A heavy silence. I can see Father Leoncio now. His gaze is even and set into the Captain’s reddening face. The Captain’s impatience finally gives away.

“I am here with my wife for Christmas mass. Should anything occur. Anything that could endanger her, anything that could endanger my men, I will take my leave to the bishop in Mexico himself. I will have this place sacked, and my men relocated. Sickness. Waning food. Consistent disrepair. It is amazing your congregation - ”

“My congregation, Captain,” Father Leoncio for once spoils his own tempered impatience, and I hear his voice take on a coldness I could never imagine, even in a man like Leoncio, “is best left out of this argument, for your own good.”

“Hmph.” I can hear Captain Gonzalo gather his things, and duck against a door set into a deep wooden frame. “Good day, Father. Until Christmas.”

Footsteps, spurs chiming dully on Gonzalo’s heels, and the footsteps growing louder. Captain Gonzalo passes me, does not see me, and continues stiffly down the hall.

“If only his timing were as keen as yours, Hermana Nieve. You seem to find these fights with a preternatural punctuality.”

I tilted my head out. Father Leoncio was lighting a pipe outside of his study, and sighing smoke through his nose and lips. “I am sorry, Father.”

“His timing is horrible. He is right; we are in constant need of repair - hence the workers - and our food has been difficult to manage as our little town under the hill grows. Carmen’s affliction has taxed us all, and he… Forget it,” Father Leoncio cracked his neck as I stepped out from my little hiding place. “How is she?”

“She has dreams, Father. Terrible dreams. I think,” and I could not believe I was saying this, “the devil has been set upon her.”

Father Leoncio paused in his inhale, and scowled. “That is a bold accusation.”

“I only go by her stories and her actions. She is not herself, and she will admit to this as well. I am no longer worried for her body, Father, but for her soul.”

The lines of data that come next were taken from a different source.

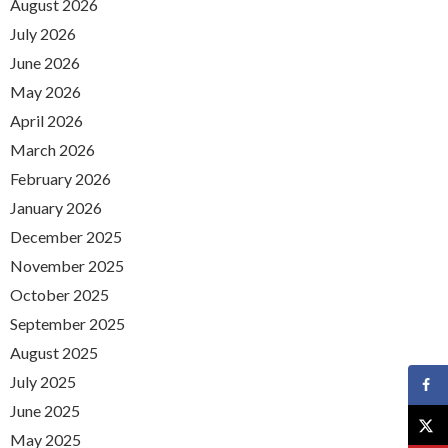
August 2026
July 2026
June 2026
May 2026
April 2026
March 2026
February 2026
January 2026
December 2025
November 2025
October 2025
September 2025
August 2025
July 2025
June 2025
May 2025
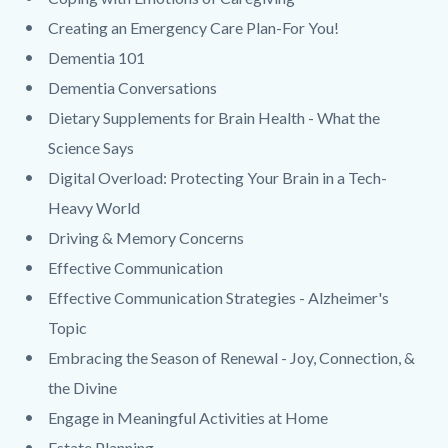
Creating an Emergency Care Plan-For You!
Dementia 101
Dementia Conversations
Dietary Supplements for Brain Health - What the
Science Says
Digital Overload: Protecting Your Brain in a Tech-
Heavy World
Driving & Memory Concerns
Effective Communication
Effective Communication Strategies - Alzheimer's
Topic
Embracing the Season of Renewal - Joy, Connection, &
the Divine
Engage in Meaningful Activities at Home
Estate Planning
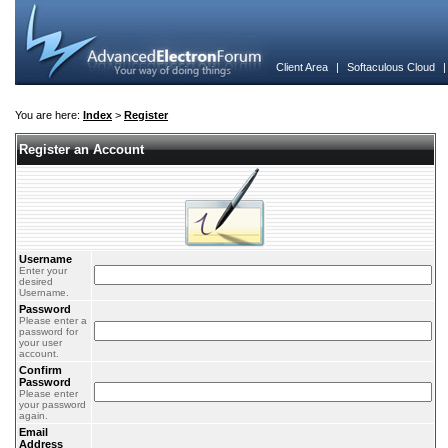
Client Area
|
Softaculous Cloud
You are here:
Index
>
Register
Register an Account
Username
Enter your
desired
Username.
Password
Please enter a
password for
your user
account.
Confirm
Password
Please enter
your password
again.
Email
Address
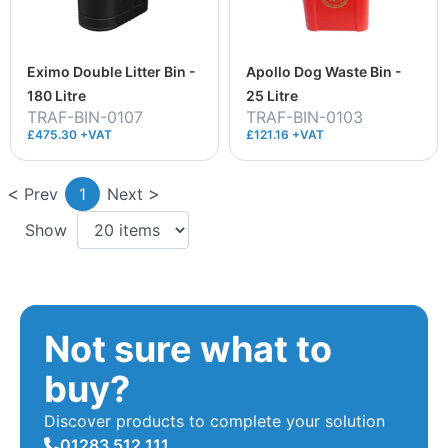
Eximo Double Litter Bin -
Apollo Dog Waste Bin -
180 Litre
25 Litre
TRAF-BIN-0107
TRAF-BIN-0103
£475.30 +VAT
£121.16 +VAT
Prev
1
Next
Show
Not sure what to
buy?
Discover products to complete your solution
01283 512 111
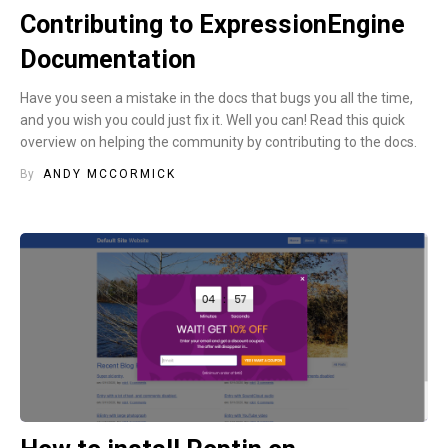
Contributing to ExpressionEngine
Documentation
Have you seen a mistake in the docs that bugs you all the time,
and you wish you could just fix it. Well you can! Read this quick
overview on helping the community by contributing to the docs.
By
ANDY MCCORMICK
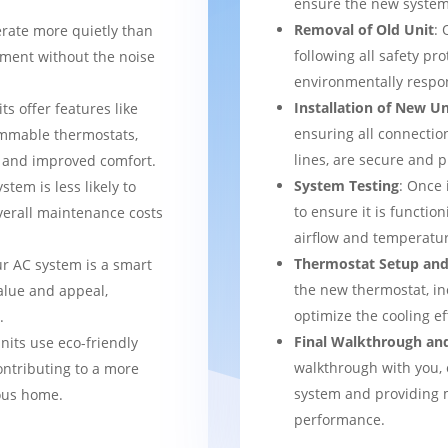
ensure the new system 
Removal of Old Unit
: 
rate more quietly than
following all safety pro
nment without the noise
environmentally respo
Installation of New Un
ts offer features like
ensuring all connection
mmable thermostats,
lines, are secure and 
l and improved comfort.
System Testing
: Once 
stem is less likely to
to ensure it is function
verall maintenance costs
airflow and temperatur
Thermostat Setup and
ur AC system is a smart
the new thermostat, in
alue and appeal,
optimize the cooling e
.
Final Walkthrough an
nits use eco-friendly
walkthrough with you, 
ontributing to a more
system and providing m
ous home.
performance.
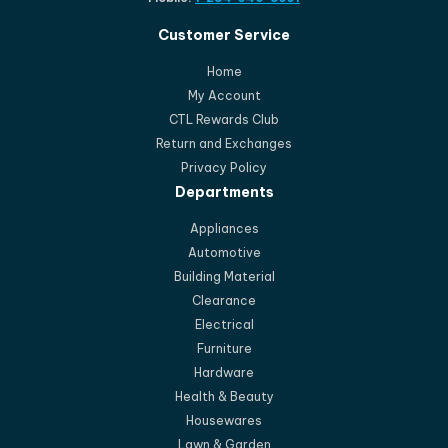
Customer Service
Home
My Account
CTL Rewards Club
Return and Exchanges
Privacy Policy
Departments
Appliances
Automotive
Building Material
Clearance
Electrical
Furniture
Hardware
Health & Beauty
Housewares
Lawn & Garden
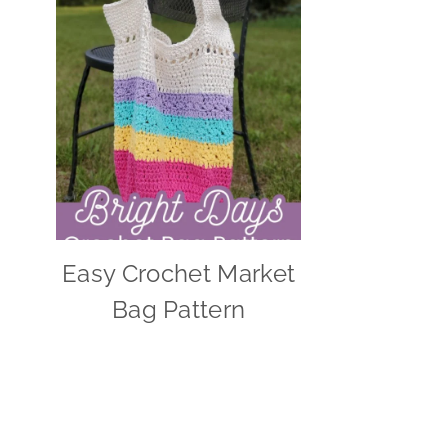
Easy Crochet Market
Bag Pattern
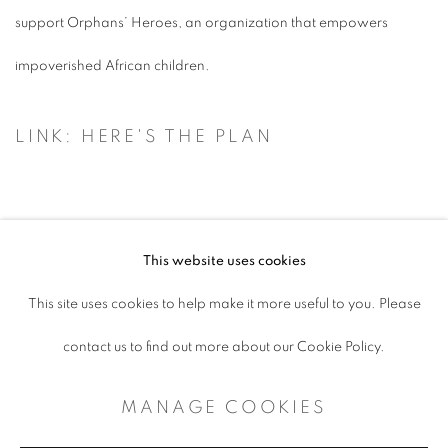
support Orphans’ Heroes, an organization that empowers
impoverished African children.
LINK: HERE'S THE PLAN
This website uses cookies
ACCESSIBILITY POLICY
This site uses cookies to help make it more useful to you. Please
MANAGE COOKIES
contact us to find out more about our Cookie Policy.
COPYRIGHT © 2026 ARTSPACE111 |
MANAGE COOKIES
CONTEMPORARY TEXAS ART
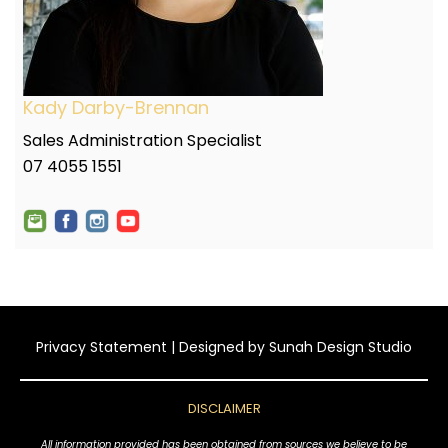
Kady Darby-Brennan
Sales Administration Specialist
07 4055 1551
Privacy Statement
| Designed by
Sunah Design Studio
DISCLAIMER
All information provided has been obtained from sources we believe to be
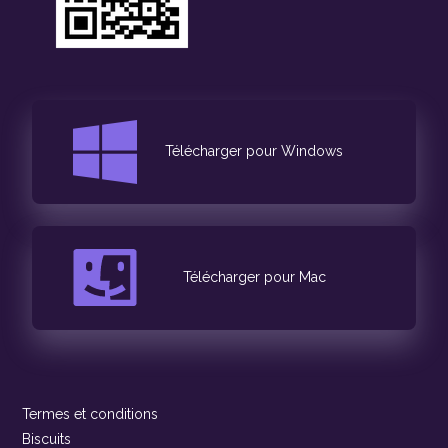
Télécharger pour Windows
Télécharger pour Mac
Termes et conditions
Biscuits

“She will mend,” Father Leoncio barked, “and she will be playing our music again soon enough.”

Perhaps, considering the argument he had just experienced, it was best for me to agree, even if I did not fully believe him to be correct in any of this. “Yes, Father.”

That night, I was startled from my sleep when I felt something brush my shoulder. I sat bolt upright from my bed, nearly slamming my head into Father Alvarelo’s nose. He put his hand over his mouth to keep from laughing, and reached tentatively for me.

“I did not mean to frighten you,” he chuckled, and despite all of the madness and stress I had been feeling, I too managed a smile.

“No. No, of course not. I have been pushed to very edge, I am afraid. Sorry if I - ”

“Please. I should not have snuck up on you. I never figured you such a light sleeper.”

“I did not used to be. They used to ring the bell three extra tolls back at our cloister, just to wake me up.” We shared a laugh, weak as my joke was, I think we were both looking for a chance to smile again.

“Is she doing better?”

“Much,” I said, though I was not sure even I could believe this fully, something told me I was not alone. Father Alvarelo lowered his eyes, but then found my gaze in the dark again and smiled for me.

“I left you some tea and biscuits on your night stand,” he nodded just past my shoulder, and sure enough there was my night treat. “You missed dinner, I figured you would be hungry.”

“Oh, I am starving, Father Alvarelo. Thank you. I really do appreciate it.”

Father Alvarelo left me. I swung my legs slowly over the lip of the bed, and split one of the biscuits. I thought I tucked the first half away in one bite, and my mouth was soon dry and packed with dough. I ignored my hunger momentarily to pace my meal, and recovered with a few sips of tea. When I saw a dark shape, much bigger than Father Alvarelo, standing in the doorway beyond my white curtain… I froze.